A visit to The California Academy of Science, currently showing Built for Speed: The world’s fastest fish and fastest sailboats was highlighted by a lecture from Dr. Sylvia Earle.

In conjunction with the exhibit, Dr. Sylvia Earle, the America’s Cup Healthy Ocean Project Global Ambassador gave a lecture to a full house last Thursday night. Dr. Earle spoke about the vastness of the oceans and the current explosion of scientific knowledge. She also discussed just how small the percentage of the ocean we have studied is and how exciting it is to find something new that we previously knew nothing about. 

Explorer-in-Residence

Dr. Earle truly embodies the title of explorer given to her by National Geographic. She encouraged the crowd to dive, snorkel or swim to explore life beneath the waves.  She recounted stories of living at Aquarius, an underwater laboratory, learning to drive research submarines and how time at depth has brought new understanding of the creatures that live in our oceans. 
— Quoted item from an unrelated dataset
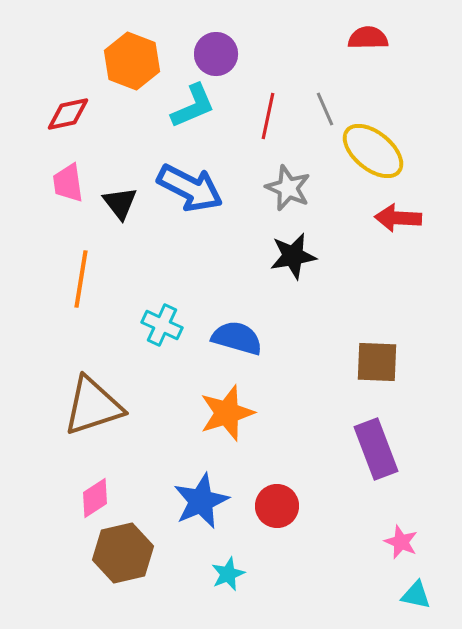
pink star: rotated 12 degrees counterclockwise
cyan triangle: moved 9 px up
Dr. Earle’s lecture also focused on the huge impact that humans have had on the ocean over the last couple of centuries. Industrial fishing can harvest fish at a rate faster than they can reproduce driving some species to the brink of extinction. Large predators like tuna are often the most effected. She sited that we have eliminated 90% of the sharks that swam in the ocean and with them gone we are now realizing how important they are to the health of the ecosystem. It is not just fishing that impacts the health of the ocean and Sylvia highlighted how our changing atmosphere is also taking its toll. Corals depend on a specific temperature and chemistry to survive. As the oceans heat up and the acidity increases because of the CO2 we are releasing into the atmosphere, coral reefs are being stressed to the breaking point. 

Marine Protected Areas

Dr. Earle pointed out that for the great size of the oceans very little of them are protected. Protected areas provide some refuge from the pressures humans are placing on the ocean as well as areas to study in search of greater understanding of the ocean’s complex ecosystem. Dr. Earle asked that everyone make a pledge to support the expansion of marine protected areas and support NOAA's proposal to designate 100 square miles off the Golden Gate Bridge as National Marine Sanctuary. She directed people to visit the America’s Cup Healthy Oceans Project web site and fill out the pledge - At the museum almost everyone was eager to lend their name to the cause!